Jerusalem, 1939: An eccentric Jewish bookbinder and his young niece, Agata, are hired to repair books at a family library in Talbiya, the fanciest neighborhood in Jerusalem. They arrive at an elegant villa of white limestone, surrounded by flowers and fruit trees. Agata—a refugee in Palestine after her parents sent her away from her native Prague to avoid the Nazi advance—marvels at the house’s balconies, stained glass windows, and beautiful Persian carpets, and thinks, I want to live here, someday.

The house belongs to a family of affluent Christian Arabs, the owners of a soap factory in Nablus. Their youngest son, Bassam, befriends Agata, and the two spend the summer together playing games among the lemon trees in the garden of the lavish house.

Nine years later, the Nakba drives Bassam and his family out of the house, and they become refugees in the West Bank. Years after that, Agata and her family move into the house in Talbiya—now in the newly established state of Israel.

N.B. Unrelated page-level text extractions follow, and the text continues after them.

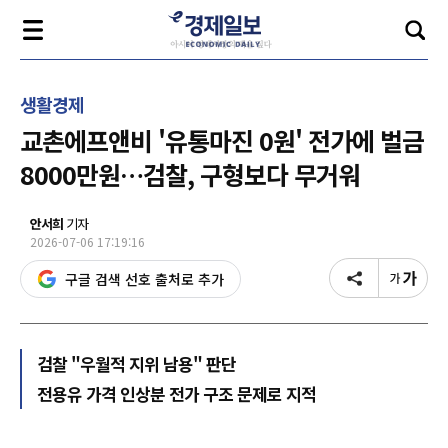
생활경제
교촌에프앤비 '유통마진 0원' 전가에 벌금
8000만원…검찰, 구형보다 무거워
안서희
기자
2026-07-06 17:19:16
구글 검색 선호 출처로 추가
검찰 "우월적 지위 남용" 판단
전용유 가격 인상분 전가 구조 문제로 지적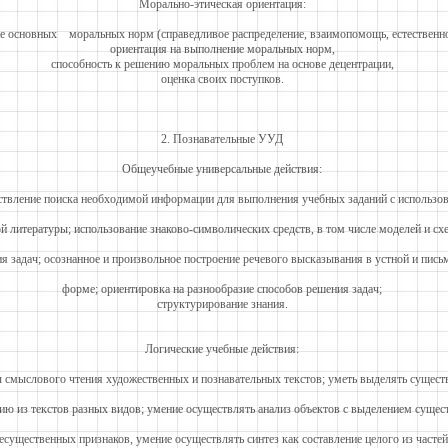
Морально-этическая ориентация:
е основных моральных норм (справедливое распределение, взаимопомощь, естественно
ориентация на выполнение моральных норм,
способность к решению моральных проблем на основе децентрации,
оценка своих поступков.
2. Познавательные УУД
Общеучебные универсальные действия:
твление поиска необходимой информации для выполнения учебных заданий с использо
й литературы; использование знаково-символических средств, в том числе моделей и сх
я задач; осознанное и произвольное построение речевого высказывания в устной и пись
форме; ориентировка на разнообразие способов решения задач;
структурирование знания.
Логические учебные действия:
 смыслового чтения художественных и познавательных текстов; уметь выделять сущес
ю из текстов разных видов; умение осуществлять анализ объектов с выделением сущес
есущественных признаков, умение осуществлять синтез как составление целого из частей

Vivid and intimate, Omer Friedlander’s multigenerational family saga moves across a century, from Prague to Jerusalem, Ramallah, Berlin, and New York, to children and grandchildren, weaving a deeply touching portrait of diaspora, exile, loss, and the longing for a home. The House in Talbiya is a beautifully rendered novel about the lives we are forced to live—and the ones we miss altogether.